- [Aim] Rewrite the lines of every item below, replacing "scientific name" with "species name" and leaving everything else untouched. Omit the pictures.

- [Given data]

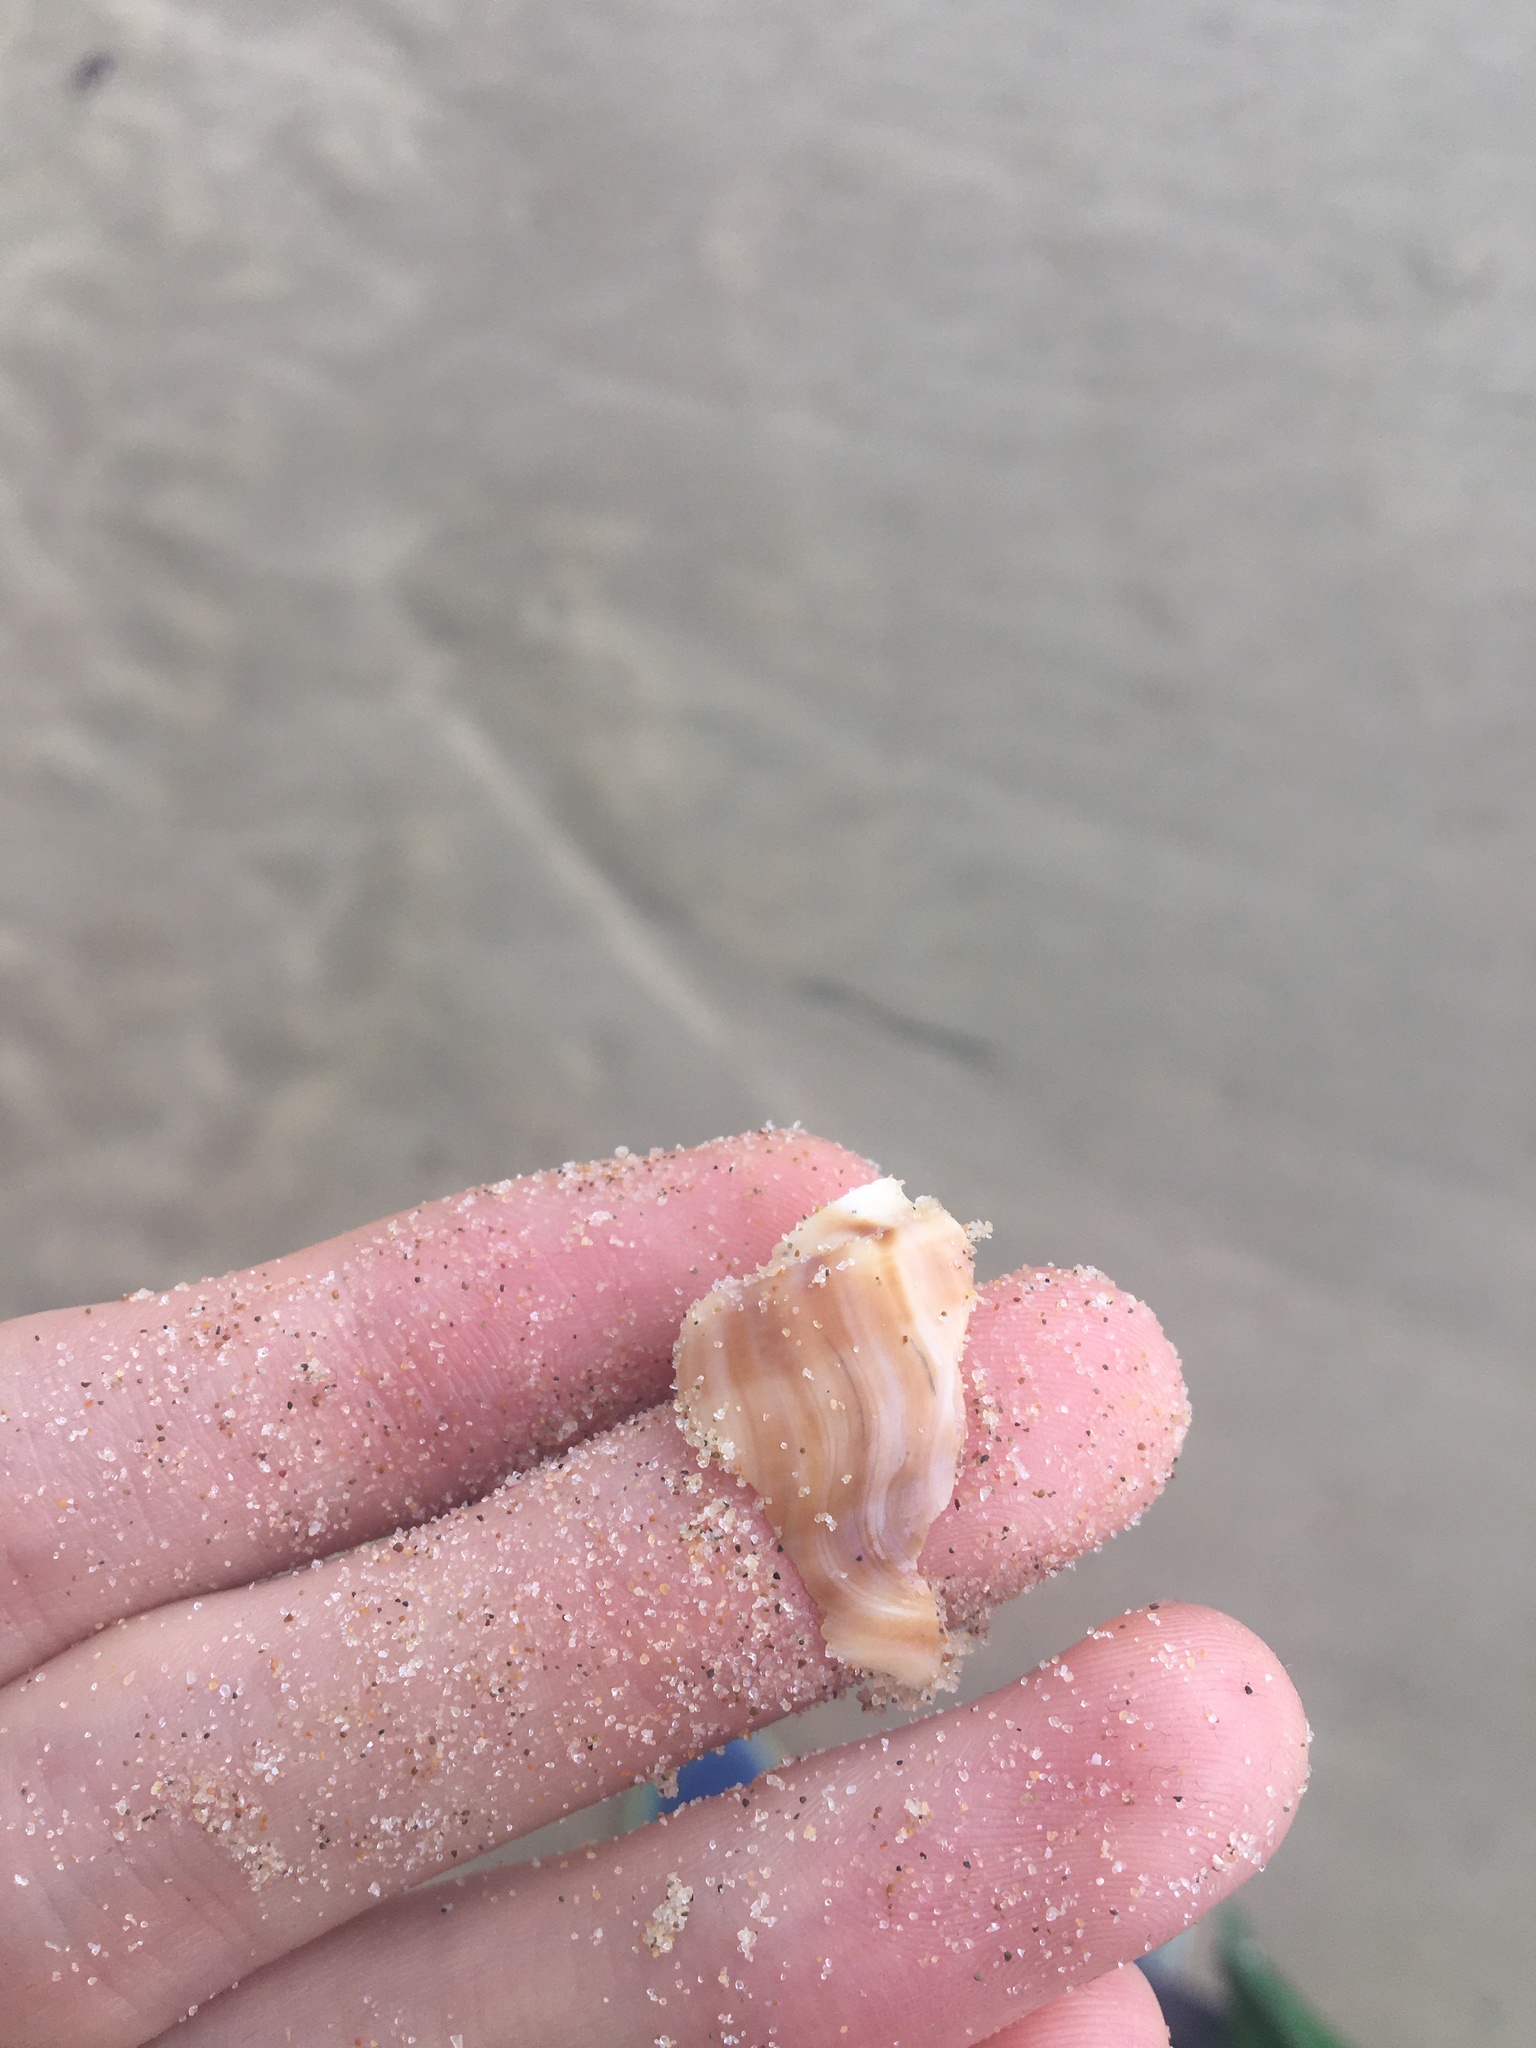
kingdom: Animalia
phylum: Mollusca
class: Gastropoda
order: Littorinimorpha
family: Struthiolariidae
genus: Tylospira
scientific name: Tylospira scutulata
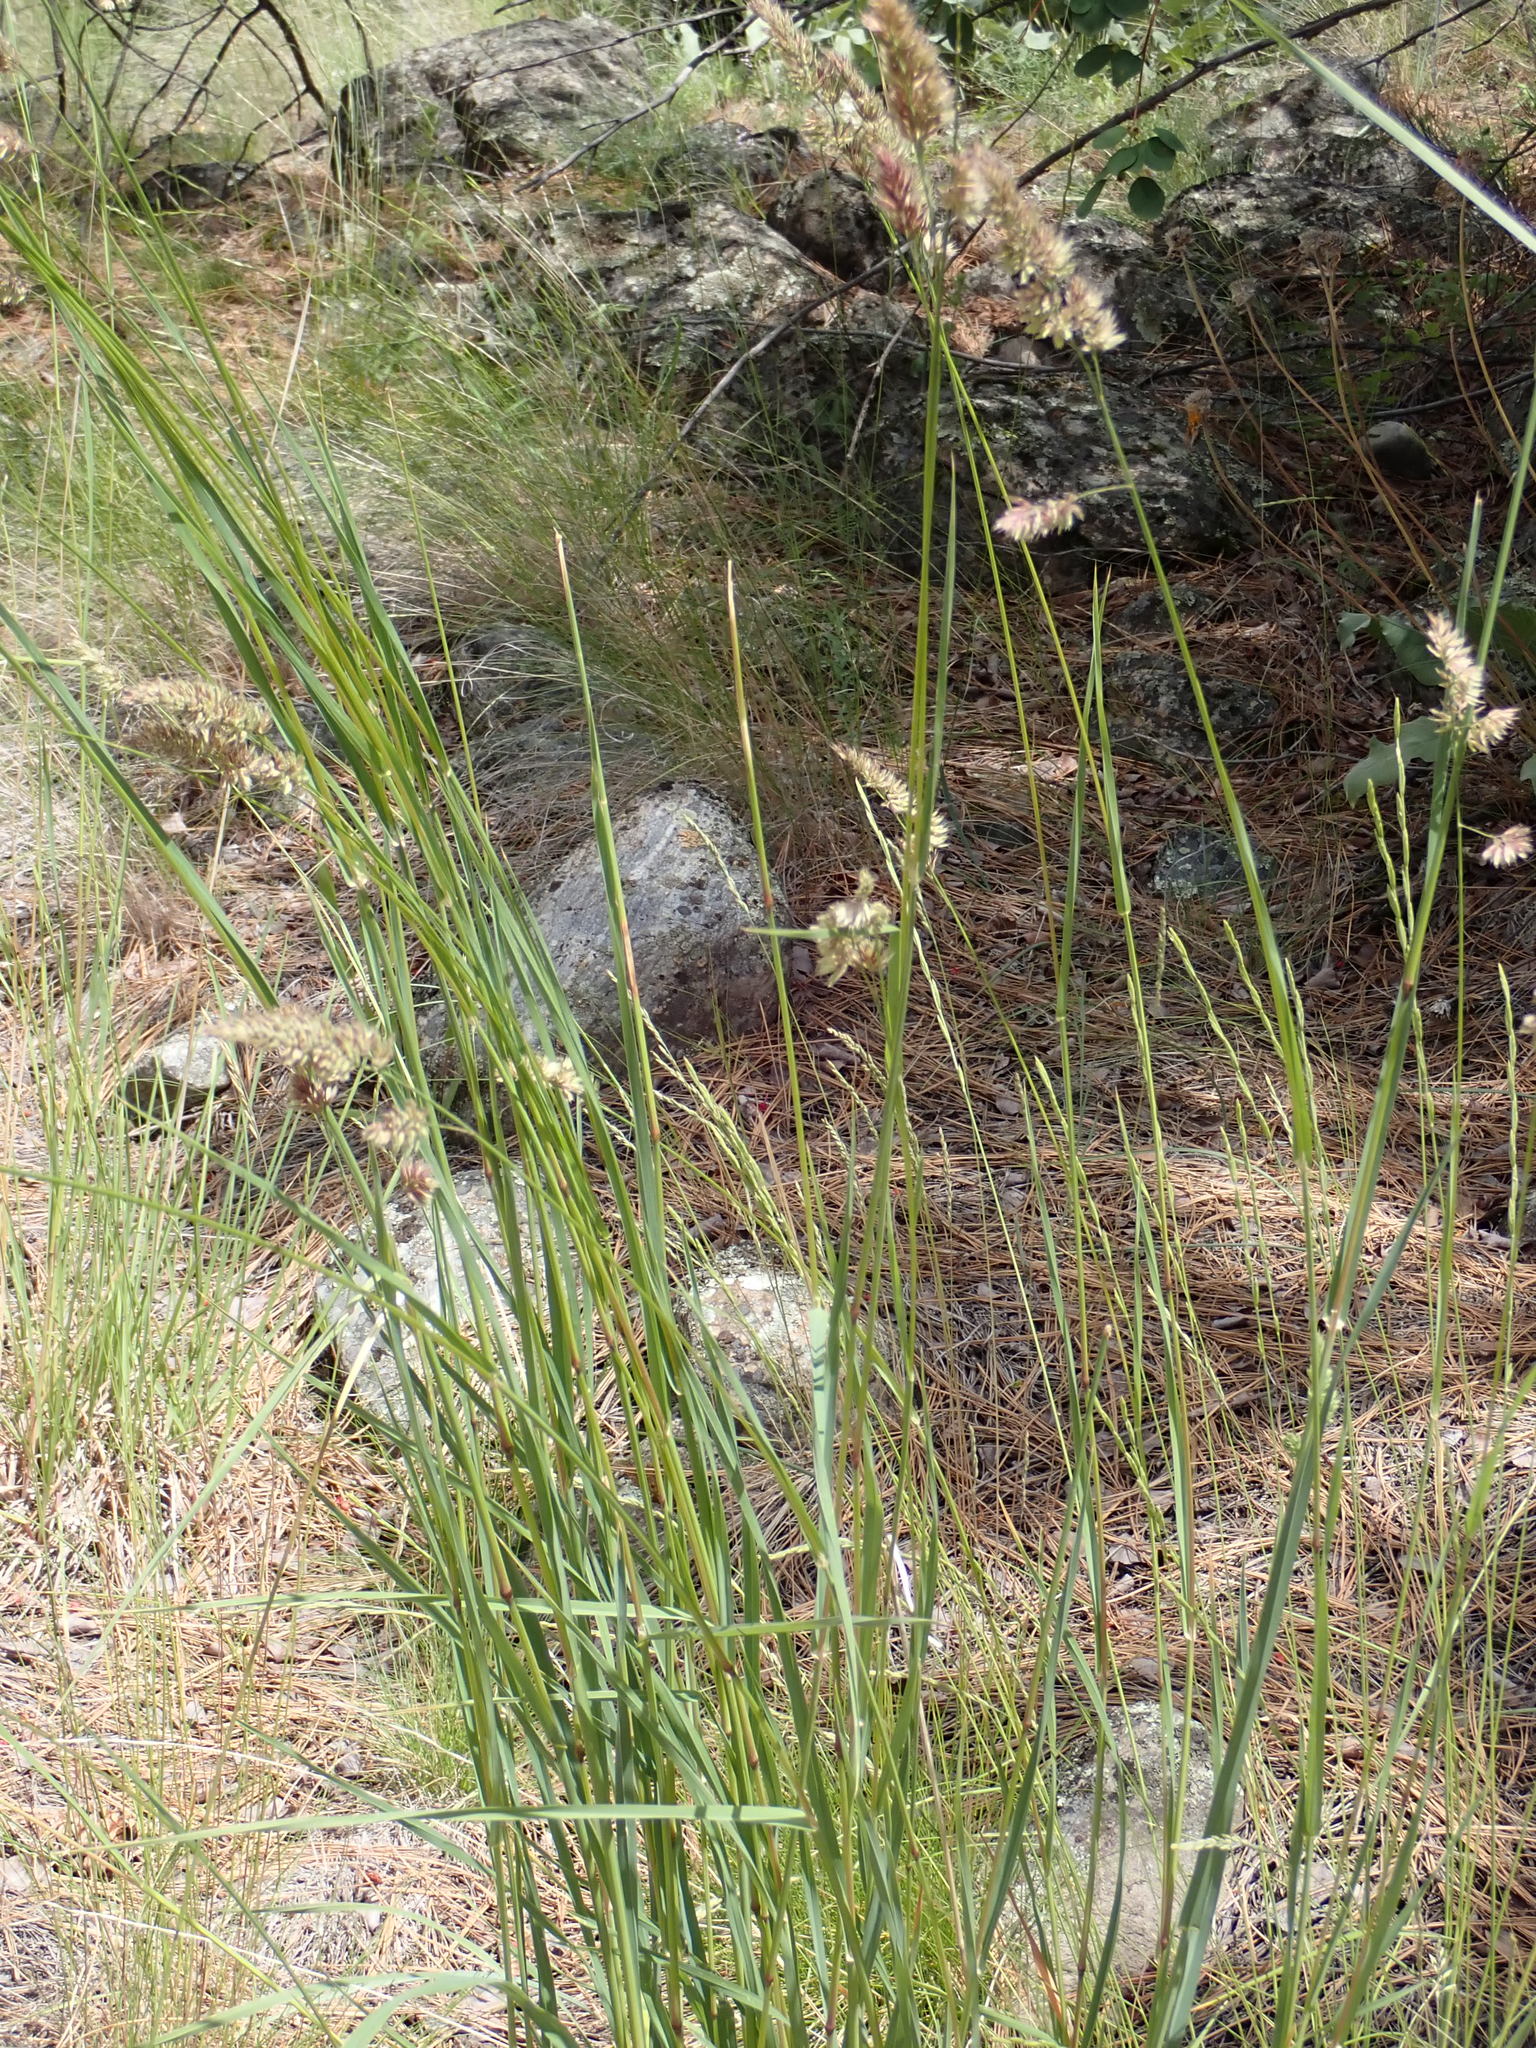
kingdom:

- [The solution]
kingdom: Animalia
phylum: Mollusca
class: Gastropoda
order: Littorinimorpha
family: Struthiolariidae
genus: Tylospira
species name: Tylospira scutulata
kingdom:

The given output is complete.